- Genre: Drama
- Created by: Richard Di Lello
- Written by: Michael Ahnemann Richard Di Lello
- Directed by: Rob Bowman Colin Bucksey
- Starring: Christopher Stanley
- Country of origin: United States
- Original language: English
- No. of seasons: 1
- No. of episodes: 13

Production
- Executive producer: Richard Di Lello
- Producers: Michael Ahnemann Gordon Freeman Cyrus Nowrasteh Peter McCabe
- Running time: 60 minutes
- Production company: Lorimar Television

Original release
- Network: Fox
- Release: September 7, 1990 – May 24, 1991

= DEA (1990 TV series) =

D.E.A. is an American drama series which was aired on Fox as part of its 1990–91 lineup.

D.E.A. was based on true stories of the Drug Enforcement Administration. Shot in cinéma vérité style, the program combined recreated scenes using actors with actual surveillance footage and film of actual newscasts covering the stories depicted.

==Cast==
- Jenna Gago as Teresa Robles
- Tom Mason as Bill Stadler
- Miguel Sandoval as Rafael Cordera
- Alan Scarfe as Schliemann
- Byron Keith Minns as Jimmy Sanders
- Christopher Stanley as Nick Biaggi
- David Wohl as Phil Jacobs

== Production ==
The original concept of the show came from showrunner/creator Richard DiLello, who claimed that he'll create a hybrid format for the show that will combine elements of documentary (including newsreel footage and interviews) with drama.

The project was soon pitched to Lorimar Television, which was in turn pitched to the fast-growing Fox Broadcasting Company.

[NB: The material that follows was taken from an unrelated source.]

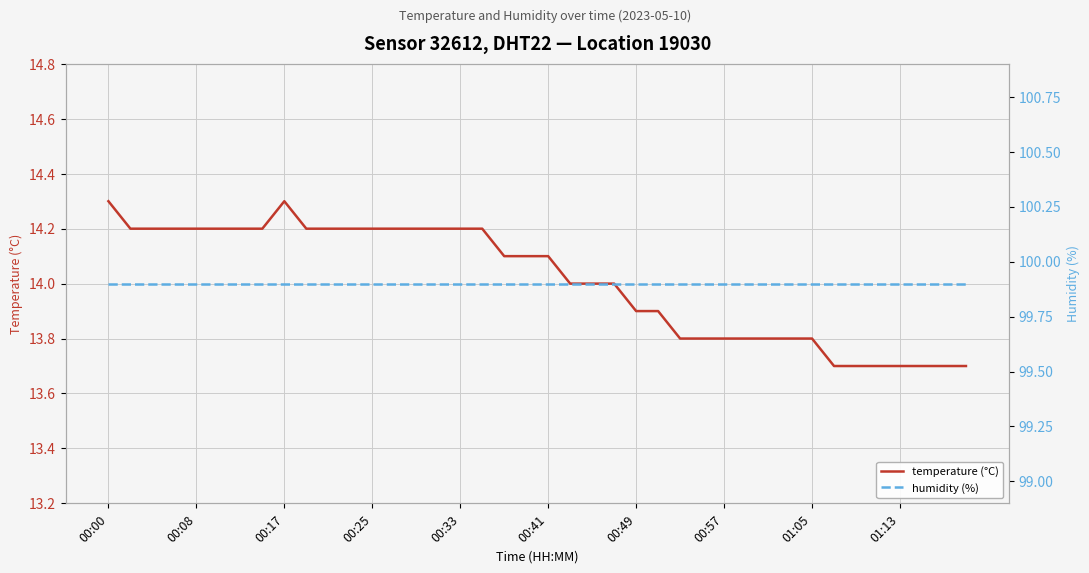

How many values in the temperature (°C) series are below 14?

16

On May 14, 1990, the Fox Broadcasting Company announced that they would pick up the series for the new Friday night schedule, alongside reality program America's Most Wanted, which was shown at 8:00-9:00pm.

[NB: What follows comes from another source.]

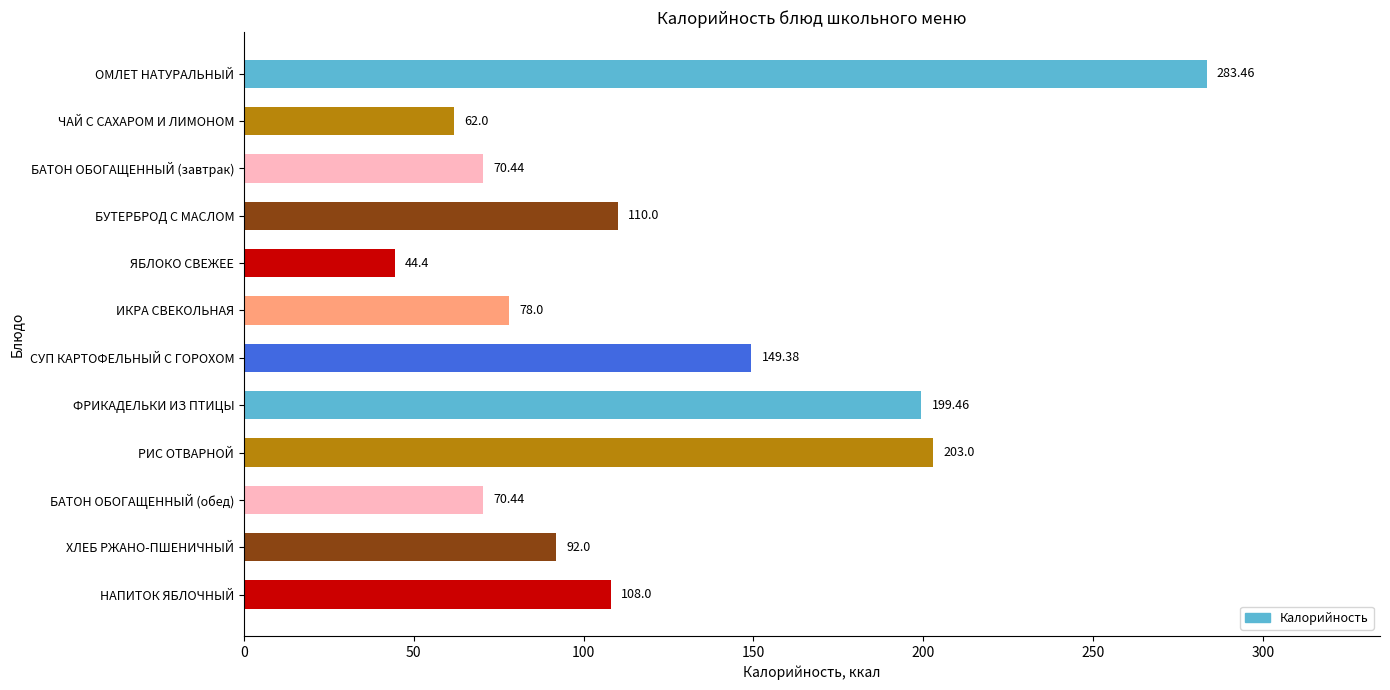

Which label corresponds to the smallest value in the chart?

ЯБЛОКО СВЕЖЕЕ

Fox apparently had considerable confidence in this concept. When the initial version garnered low ratings and was put on hiatus, before its return the program was retooled into DEA—Special Task Force, which placed more emphasis on the agents' personal lives and showed less graphic violence. The revamped show premiered in April 1991, but also failed to achieve significant ratings and the program was canceled for good in June 1991.

==Episodes==

| No. | Title | Directed by | Written by | Original release date |
|---|---|---|---|---|
| 1 | "DEA (Pilot)" | Peter Werner | Richard Di Lello | September 7, 1990 |
| 2 | "Aftermath" | Colin Bucksey | Richard Di Lello | September 14, 1990 |
| 3 | "Under Presidential Seal" | David Jackson | Michael Ahnemann | September 21, 1990 |
| 4 | "Jumping the Trampoline" | Colin Bucksey | Ann Powell & Rose Schacht | September 28, 1990 |
| 5 | "Prime Mover" | Mark Sobel | David Peckinpah | October 5, 1990 |
| 6 | "Bloodsport" | Unknown | Cyrus Nowrasteh | October 12, 1990 |
| 7 | "MethLab" | Peter Ellis | Peter McCabe | October 26, 1990 |
| 8 | "Moving Mary Jane" | David Jackson | Michael Ahnemann | November 2, 1990 |
| 9 | "The Fat Lady Sings Alone" | Unknown | Michael Ahnemann | April 19, 1991 |
| 10 | "Dance with the Devil" | Peter Ellis | Peter McCabe | April 26, 1991 |
| 11 | "The Connection" | Unknown | Cyrus Nowrasteh | May 3, 1991 |
| 12 | "White Lies" | Rob Bowman | David E. Peckinpah | May 10, 1991 |
| 13 | "Zero Sum Game" | Unknown | Garner Simmons | May 24, 1991 |

== Reception ==
The show received mostly positive reviews by critics. The San Francisco Examiner called the show "the biggest breakthrough of the new season."